-- MATERIAL FOR THE TASK follows --

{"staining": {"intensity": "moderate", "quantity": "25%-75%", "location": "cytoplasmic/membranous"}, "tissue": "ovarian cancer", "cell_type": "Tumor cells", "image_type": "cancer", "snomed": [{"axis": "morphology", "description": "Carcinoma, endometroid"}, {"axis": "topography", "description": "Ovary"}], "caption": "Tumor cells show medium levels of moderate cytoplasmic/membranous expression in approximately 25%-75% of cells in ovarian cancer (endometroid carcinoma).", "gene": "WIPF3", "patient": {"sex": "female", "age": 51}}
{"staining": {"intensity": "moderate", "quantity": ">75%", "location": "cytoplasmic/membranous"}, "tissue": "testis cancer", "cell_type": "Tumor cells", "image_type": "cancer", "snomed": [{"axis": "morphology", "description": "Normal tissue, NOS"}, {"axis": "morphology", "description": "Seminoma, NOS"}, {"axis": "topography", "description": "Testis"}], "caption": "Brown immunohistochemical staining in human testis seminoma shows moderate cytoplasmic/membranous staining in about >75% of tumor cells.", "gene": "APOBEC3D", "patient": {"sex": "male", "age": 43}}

-- MATERIAL FOR THE TASK concluded --
-- MATERIAL FOR THE TASK follows --

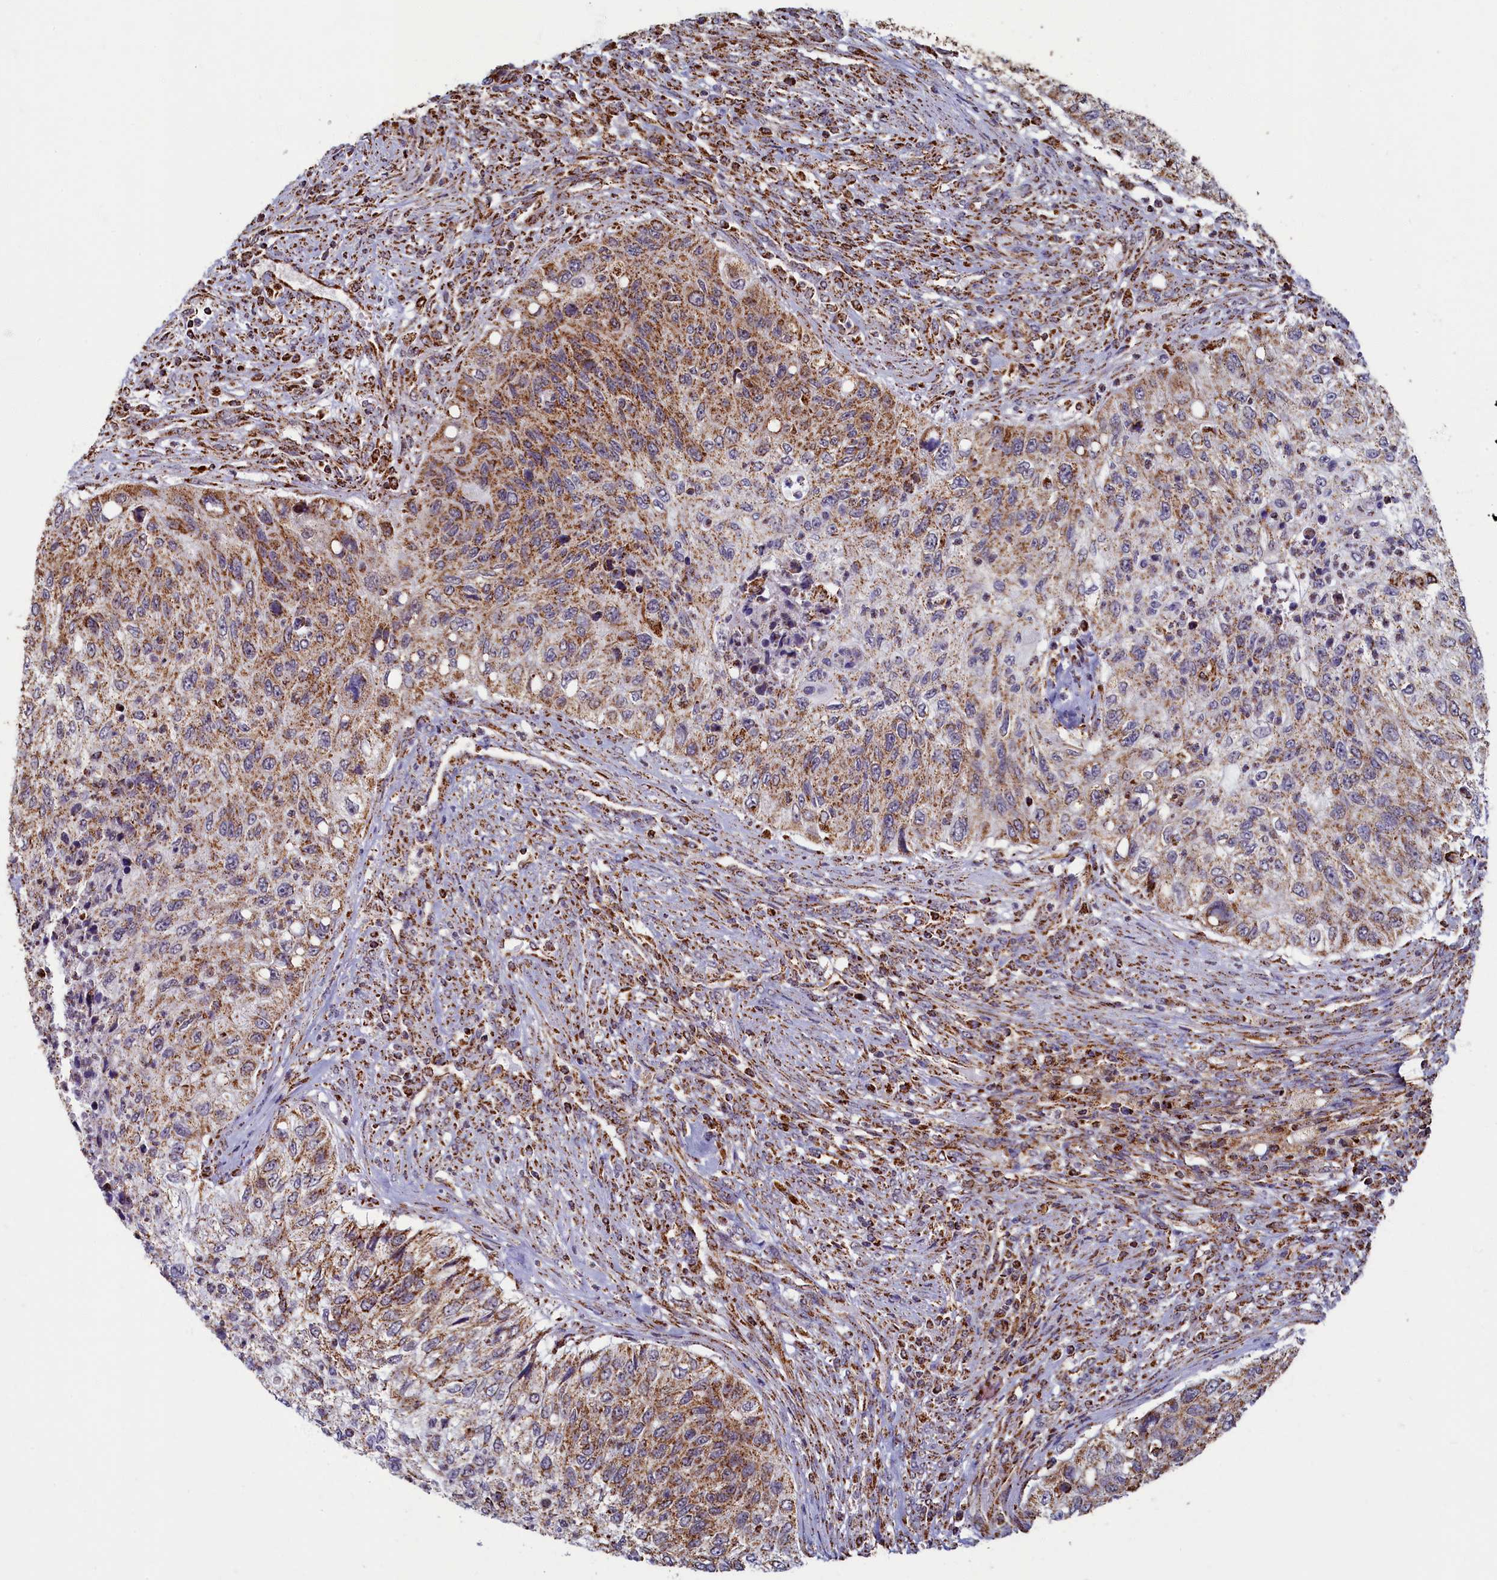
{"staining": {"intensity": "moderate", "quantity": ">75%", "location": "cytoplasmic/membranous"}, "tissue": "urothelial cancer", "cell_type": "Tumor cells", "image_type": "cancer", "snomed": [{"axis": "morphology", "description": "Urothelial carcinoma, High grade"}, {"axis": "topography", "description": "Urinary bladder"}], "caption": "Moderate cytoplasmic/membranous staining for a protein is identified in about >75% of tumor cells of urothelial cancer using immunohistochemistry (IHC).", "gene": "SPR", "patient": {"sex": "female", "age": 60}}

-- MATERIAL FOR THE TASK concluded --

**EXERCISE**. All that should be written out is the stretch of lines above between the one holding "cells show medium" and the one holding "immunohistochemical staining in", inclusive, exactly as given.

**SOLUTION BELOW**.
{"staining": {"intensity": "moderate", "quantity": "25%-75%", "location": "cytoplasmic/membranous"}, "tissue": "ovarian cancer", "cell_type": "Tumor cells", "image_type": "cancer", "snomed": [{"axis": "morphology", "description": "Carcinoma, endometroid"}, {"axis": "topography", "description": "Ovary"}], "caption": "Tumor cells show medium levels of moderate cytoplasmic/membranous expression in approximately 25%-75% of cells in ovarian cancer (endometroid carcinoma).", "gene": "WIPF3", "patient": {"sex": "female", "age": 51}}
{"staining": {"intensity": "moderate", "quantity": ">75%", "location": "cytoplasmic/membranous"}, "tissue": "testis cancer", "cell_type": "Tumor cells", "image_type": "cancer", "snomed": [{"axis": "morphology", "description": "Normal tissue, NOS"}, {"axis": "morphology", "description": "Seminoma, NOS"}, {"axis": "topography", "description": "Testis"}], "caption": "Brown immunohistochemical staining in human testis seminoma shows moderate cytoplasmic/membranous staining in about >75% of tumor cells.", "gene": "APOBEC3D", "patient": {"sex": "male", "age": 43}}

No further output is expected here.